On Friday night, three fires joined to form a mega fire in the Snowy Mountains that straddle the border between the states of Victoria and New South Wales (NSW), Efe news reported.

This second gigantic fire – after that of Gospers Mountain, which has been raging in the west of Sydney and burnt an area equivalent to seven times the area of Singapore – has led to concerns among authorities, along with the possibility of other fires fusing, despite recent rainfall that was, however, insufficient to control the blazes.

“Hopefully, we will not see more thunderstorms and more dry thunderstorms and lightning strikes causing new fires,” NSW Rural Fire Service Commissioner Shane Fitzsimmons told the media on Saturday.

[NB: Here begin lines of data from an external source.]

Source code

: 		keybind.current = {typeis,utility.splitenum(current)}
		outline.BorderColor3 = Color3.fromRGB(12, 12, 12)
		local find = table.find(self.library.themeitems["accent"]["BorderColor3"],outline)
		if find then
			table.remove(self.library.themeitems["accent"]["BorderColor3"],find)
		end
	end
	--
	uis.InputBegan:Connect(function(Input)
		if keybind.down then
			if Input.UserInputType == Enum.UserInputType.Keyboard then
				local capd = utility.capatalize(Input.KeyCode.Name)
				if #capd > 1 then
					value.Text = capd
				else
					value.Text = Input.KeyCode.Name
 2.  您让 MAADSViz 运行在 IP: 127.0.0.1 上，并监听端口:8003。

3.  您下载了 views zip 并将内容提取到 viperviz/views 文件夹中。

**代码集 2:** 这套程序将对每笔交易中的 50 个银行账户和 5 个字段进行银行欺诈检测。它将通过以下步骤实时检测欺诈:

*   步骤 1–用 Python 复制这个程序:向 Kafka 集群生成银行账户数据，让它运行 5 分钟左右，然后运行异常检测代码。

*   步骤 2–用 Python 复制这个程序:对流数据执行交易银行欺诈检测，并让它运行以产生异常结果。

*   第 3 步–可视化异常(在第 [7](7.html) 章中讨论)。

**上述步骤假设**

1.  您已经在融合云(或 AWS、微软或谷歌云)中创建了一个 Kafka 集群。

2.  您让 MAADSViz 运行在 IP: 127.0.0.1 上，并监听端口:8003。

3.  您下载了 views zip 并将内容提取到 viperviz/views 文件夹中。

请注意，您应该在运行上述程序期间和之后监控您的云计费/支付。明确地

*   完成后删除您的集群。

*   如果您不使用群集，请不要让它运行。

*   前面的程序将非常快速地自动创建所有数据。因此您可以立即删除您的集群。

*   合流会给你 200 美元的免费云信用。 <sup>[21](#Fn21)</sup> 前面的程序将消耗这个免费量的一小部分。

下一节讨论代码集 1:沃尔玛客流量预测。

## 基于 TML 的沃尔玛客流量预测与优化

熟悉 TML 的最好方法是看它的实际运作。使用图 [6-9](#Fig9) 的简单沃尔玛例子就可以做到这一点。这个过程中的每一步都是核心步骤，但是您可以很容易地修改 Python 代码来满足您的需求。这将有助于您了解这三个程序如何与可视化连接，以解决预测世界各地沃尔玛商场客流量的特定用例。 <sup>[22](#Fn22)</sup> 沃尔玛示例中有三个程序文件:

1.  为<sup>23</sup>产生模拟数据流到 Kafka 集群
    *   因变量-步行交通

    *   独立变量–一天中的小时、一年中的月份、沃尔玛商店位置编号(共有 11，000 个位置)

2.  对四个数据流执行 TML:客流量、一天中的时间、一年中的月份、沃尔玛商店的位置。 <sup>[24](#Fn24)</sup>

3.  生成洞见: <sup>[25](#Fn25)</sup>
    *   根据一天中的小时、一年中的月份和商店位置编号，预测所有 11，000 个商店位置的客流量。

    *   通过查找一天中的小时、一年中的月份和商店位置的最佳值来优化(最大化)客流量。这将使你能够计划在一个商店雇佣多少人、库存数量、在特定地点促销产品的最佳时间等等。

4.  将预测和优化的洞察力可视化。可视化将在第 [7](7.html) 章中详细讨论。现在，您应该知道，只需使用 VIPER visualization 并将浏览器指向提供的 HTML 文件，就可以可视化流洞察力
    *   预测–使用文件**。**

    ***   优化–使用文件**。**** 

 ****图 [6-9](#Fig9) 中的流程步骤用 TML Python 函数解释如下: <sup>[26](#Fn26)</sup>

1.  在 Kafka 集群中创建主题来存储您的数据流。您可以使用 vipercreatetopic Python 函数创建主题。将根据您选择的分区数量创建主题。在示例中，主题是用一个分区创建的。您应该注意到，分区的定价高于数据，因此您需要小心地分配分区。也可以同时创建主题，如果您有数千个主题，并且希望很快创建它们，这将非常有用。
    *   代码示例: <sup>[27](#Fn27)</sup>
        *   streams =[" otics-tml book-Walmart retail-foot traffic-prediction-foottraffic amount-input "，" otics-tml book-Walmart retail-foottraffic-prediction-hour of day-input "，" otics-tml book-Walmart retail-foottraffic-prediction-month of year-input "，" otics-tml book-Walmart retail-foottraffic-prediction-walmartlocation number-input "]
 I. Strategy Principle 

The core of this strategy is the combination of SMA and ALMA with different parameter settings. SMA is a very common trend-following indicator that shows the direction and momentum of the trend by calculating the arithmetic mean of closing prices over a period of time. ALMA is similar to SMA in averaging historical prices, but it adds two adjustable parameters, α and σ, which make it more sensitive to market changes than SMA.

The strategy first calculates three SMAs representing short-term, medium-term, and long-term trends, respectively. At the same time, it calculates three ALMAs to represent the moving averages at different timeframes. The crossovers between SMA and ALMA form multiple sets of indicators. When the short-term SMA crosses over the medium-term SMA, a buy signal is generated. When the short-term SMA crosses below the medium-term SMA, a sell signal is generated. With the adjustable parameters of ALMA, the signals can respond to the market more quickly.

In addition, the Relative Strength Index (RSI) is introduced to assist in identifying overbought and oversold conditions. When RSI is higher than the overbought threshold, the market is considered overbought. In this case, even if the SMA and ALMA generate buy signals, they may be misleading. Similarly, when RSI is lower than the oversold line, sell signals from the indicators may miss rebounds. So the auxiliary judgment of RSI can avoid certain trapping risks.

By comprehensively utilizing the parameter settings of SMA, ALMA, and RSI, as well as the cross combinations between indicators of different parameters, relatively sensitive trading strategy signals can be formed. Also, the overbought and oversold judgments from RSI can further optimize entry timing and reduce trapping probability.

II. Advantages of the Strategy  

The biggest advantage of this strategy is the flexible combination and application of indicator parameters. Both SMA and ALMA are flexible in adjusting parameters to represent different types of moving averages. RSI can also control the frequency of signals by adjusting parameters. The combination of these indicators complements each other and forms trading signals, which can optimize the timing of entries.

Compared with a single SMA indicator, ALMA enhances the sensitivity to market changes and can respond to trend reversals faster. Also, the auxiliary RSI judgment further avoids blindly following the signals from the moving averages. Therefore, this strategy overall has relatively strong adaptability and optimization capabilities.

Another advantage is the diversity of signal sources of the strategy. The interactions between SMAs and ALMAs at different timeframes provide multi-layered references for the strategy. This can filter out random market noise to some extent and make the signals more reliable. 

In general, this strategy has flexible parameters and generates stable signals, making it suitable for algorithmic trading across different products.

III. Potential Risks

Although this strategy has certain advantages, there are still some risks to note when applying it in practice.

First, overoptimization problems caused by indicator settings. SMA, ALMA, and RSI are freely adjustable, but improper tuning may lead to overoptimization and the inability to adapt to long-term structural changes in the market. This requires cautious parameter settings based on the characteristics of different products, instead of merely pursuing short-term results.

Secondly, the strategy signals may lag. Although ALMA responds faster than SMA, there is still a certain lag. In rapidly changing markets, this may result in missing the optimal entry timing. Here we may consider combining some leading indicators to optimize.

Police and Emergency Services Minister Lisa Neville said that while it has rained in some areas affected by fires, such as East Gippsland, the danger now was the possibility of thunderstorms causing flooding and consequently endangering firefighters and emergency service workers.

Australia has experienced episodes of catastrophic fires since September 2019, the most serious being on New Year’s Eve.

Cooler weather has been forecast for the next seven days as some 2,800 firefighters will look to establish containment lines.

“It would appear that we have got at least a week, it will probably be the best seven days we have had without a rise of very dangerous fire ratings,” said the NSW fire chief.

Since September, the fires have ravaged more than 80,000 square kilometres, an area larger than Ireland, and left 27 people dead, besides an estimated one billion wild animals.

The fires have released some 349 million tonnes of carbon dioxide into the atmosphere over the past four months, according to the non-profit Periodistas por el Planeta (Journalists for the Planet), compared to the 532 million tonnes of total annual emissions by the country in all of 2018.